US 11,734,285 B2
System and method for top-k searching using parallel processing
Edward Bortnikov, Haifa (IL); David Carmel, Haifa (IL); Gali Sheffi, Kiryat Bialik (IL); Idit Keidar, Haifa (IL); and Dmitry Basin, Haifa (IL)
Assigned to Verizon Patent and Licensing Inc., Basking Ridge, NJ (US)
Filed by VERIZON PATENT AND LICENSING INC., Basking Ridge, NJ (US)
Filed on Mar. 22, 2018, as Appl. No. 15/928,723.
Prior Publication US 2019/0294691 A1, Sep. 26, 2019
Int. Cl.
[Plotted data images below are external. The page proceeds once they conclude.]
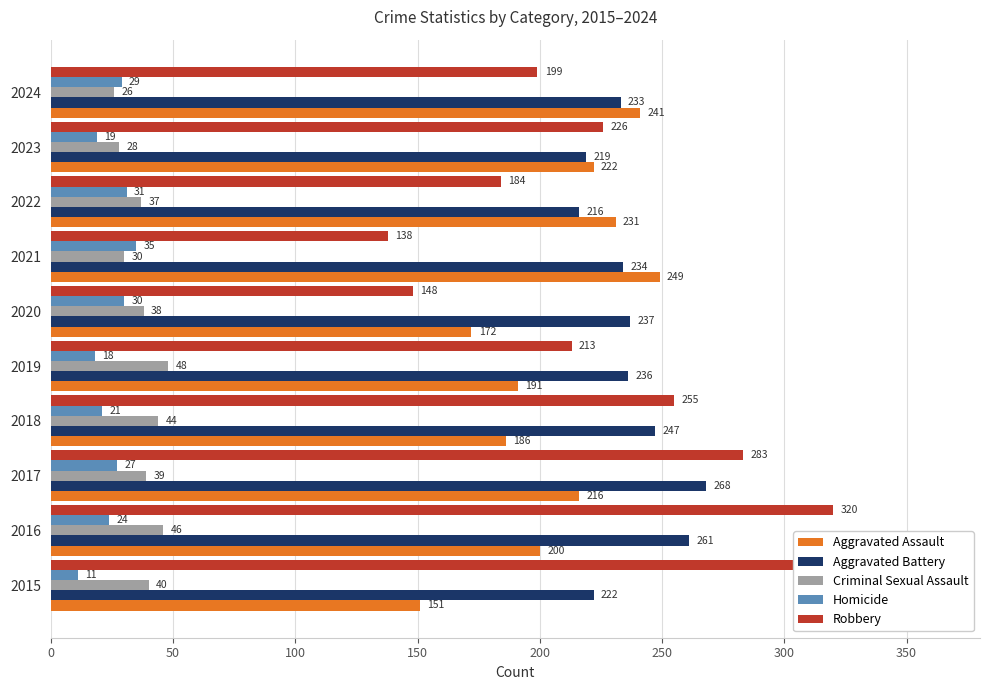

The Aggravated Battery series shows 234 at 2021. True or false?

True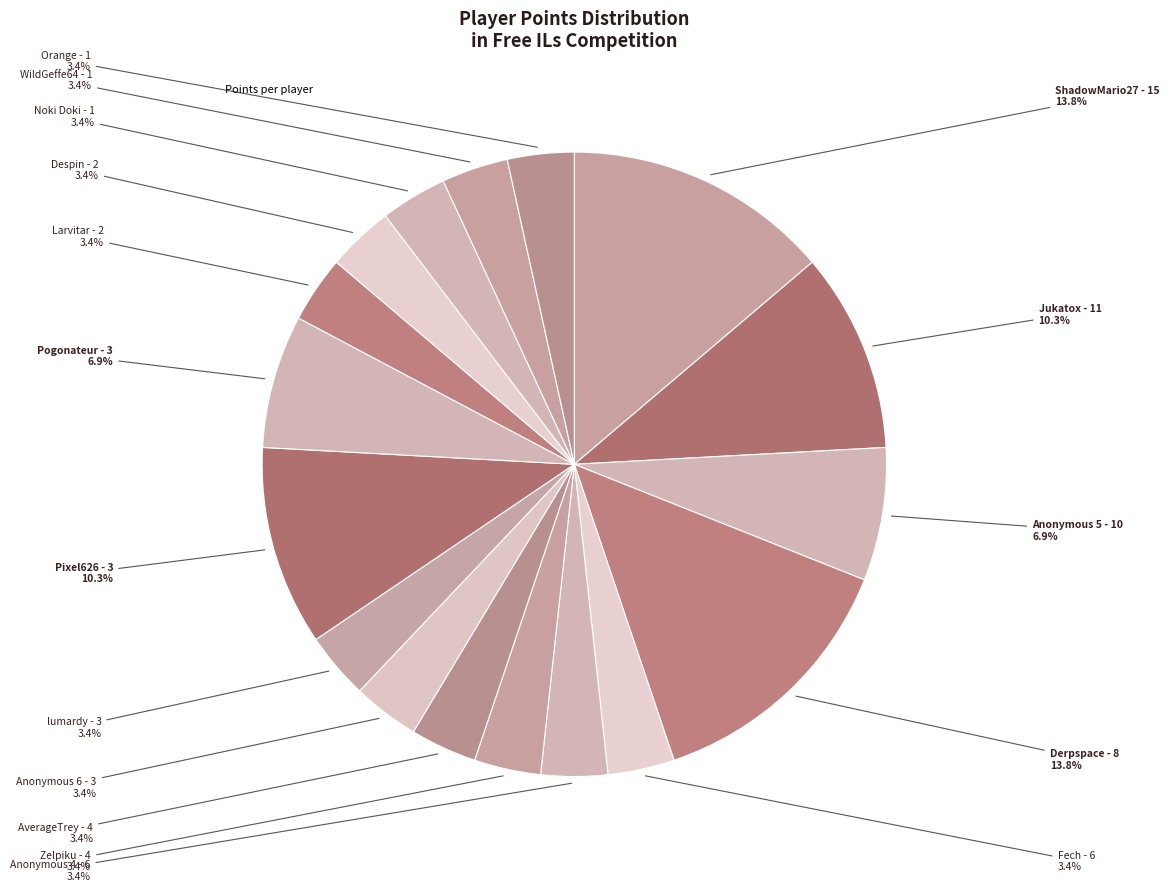

Which category has the smallest portion of the pie?

Fech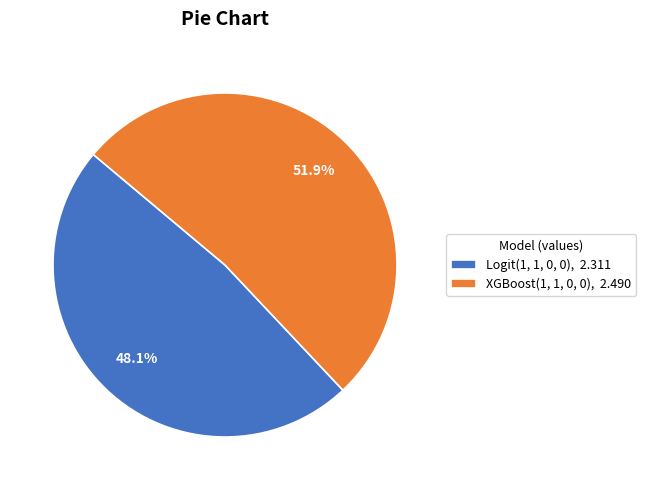

To the nearest percent, what percentage of the pie is Logit(1, 1, 0, 0)?

48%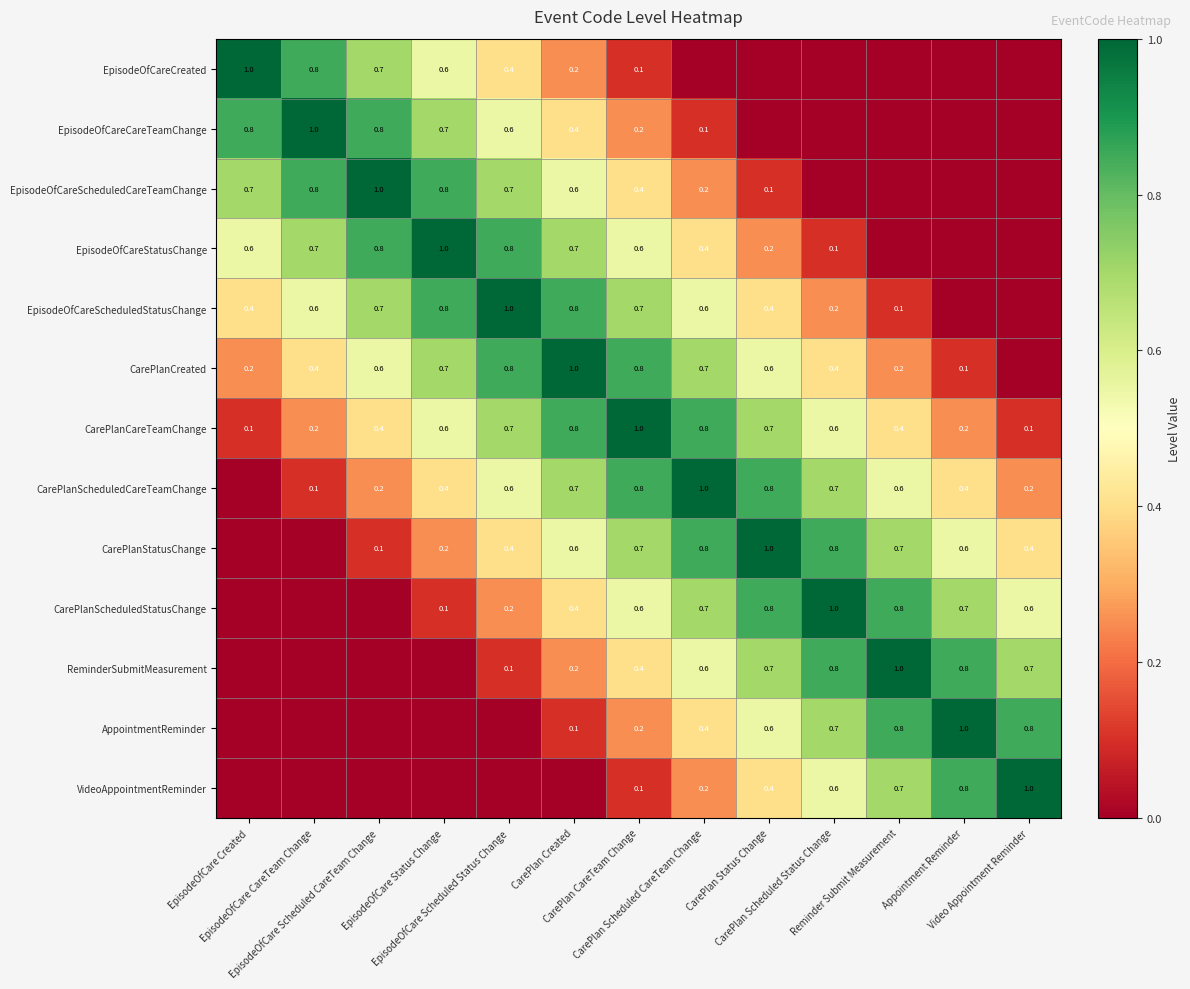

Read the EpisodeOfCareCareTeamChange value at CarePlan CareTeam Change.

0.2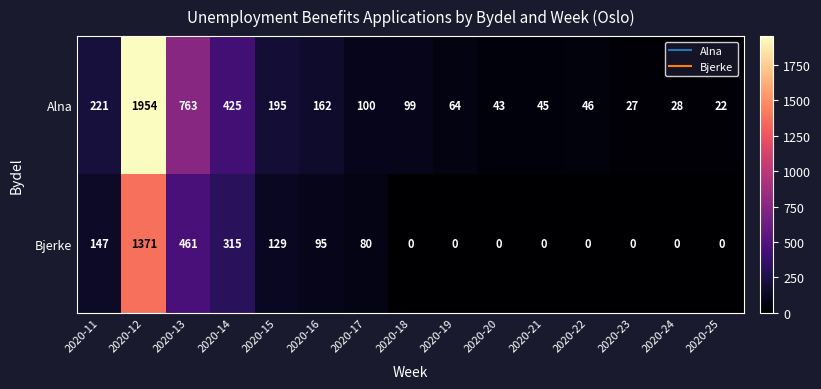

How many distinct data groups are displayed?

2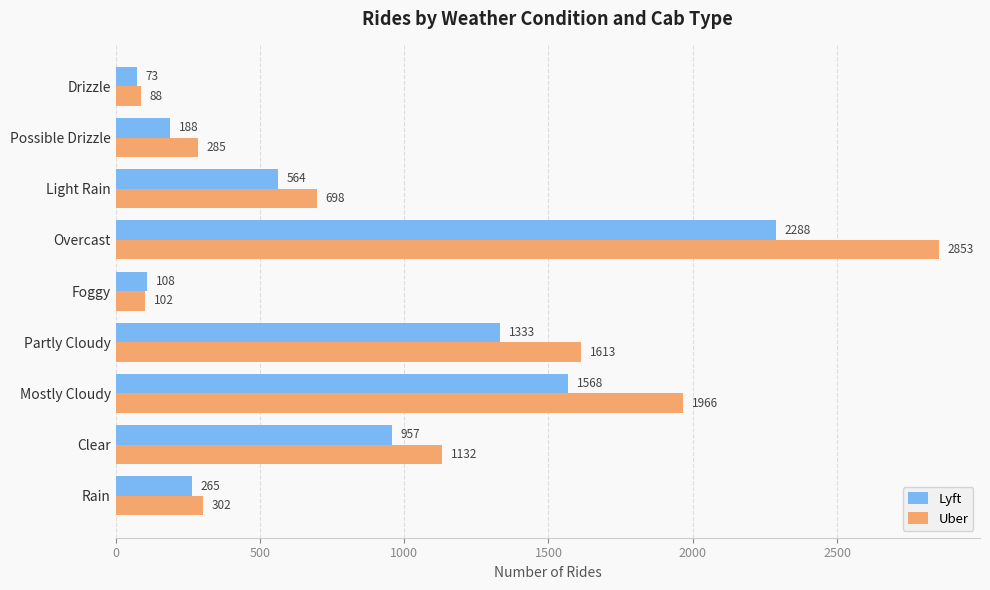

At how many categories does at least one series exceed 1988?

1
G06F 16/2457 (2019.01); G06F 16/93 (2019.01); G06F 16/248 (2019.01); G06F 16/951 (2019.01)
CPC G06F 16/24578 (2019.01) [G06F 16/248 (2019.01); G06F 16/93 (2019.01); G06F 16/951 (2019.01)] 20 Claims
OG exemplary drawing
 
1. A method for retrieving documents for a search, the method being implemented on a computing device comprising a plurality of processors, memory, and a communication platform connected to a network, the method comprising:
receiving a query comprising a plurality of terms;
obtaining, for each of the plurality of terms, a posting list of one or more content items ranked based on term scores associated with a corresponding one or more content items, wherein a term score is indicative of a level of relevance between a corresponding content item in the posting list and the term;
generating a candidate list of content items based on the plurality of posting lists, wherein the step of generating the candidate list comprises:
selecting, from each of the posting lists, a first content item having a rank with a same first value in each of the posting lists,
retrieving, for each of the first content items, from the respective posting lists, an associated term score of the first content item, and
creating the candidate list with the first content items that are ranked based on their corresponding term scores;
updating the candidate list by:
selecting, from each of the posting lists, a next content item having a next rank with a value lower than a previous rank value,
for each of the next content items,
if the next content item is not in the candidate list, inserting a new entry in the candidate list for the next content item with its content item identifier and its corresponding term score, and
if the next content item is in the candidate list,
summing all available term scores associated with the next content item in all of the posting lists, wherein the rank values associated with the all available term scores in all of the posting lists are equal or higher than the next rank value, and
re-ranking the candidate list based on the summed term scores of the next content item, and
repeating the step of selecting, inserting, summing, and re-ranking until the candidate list has been updated based on all of the one or more content items in each of the posting lists;
determining, based on the candidate list, the candidate content items; and
providing, based on the candidate content items, a response to the query.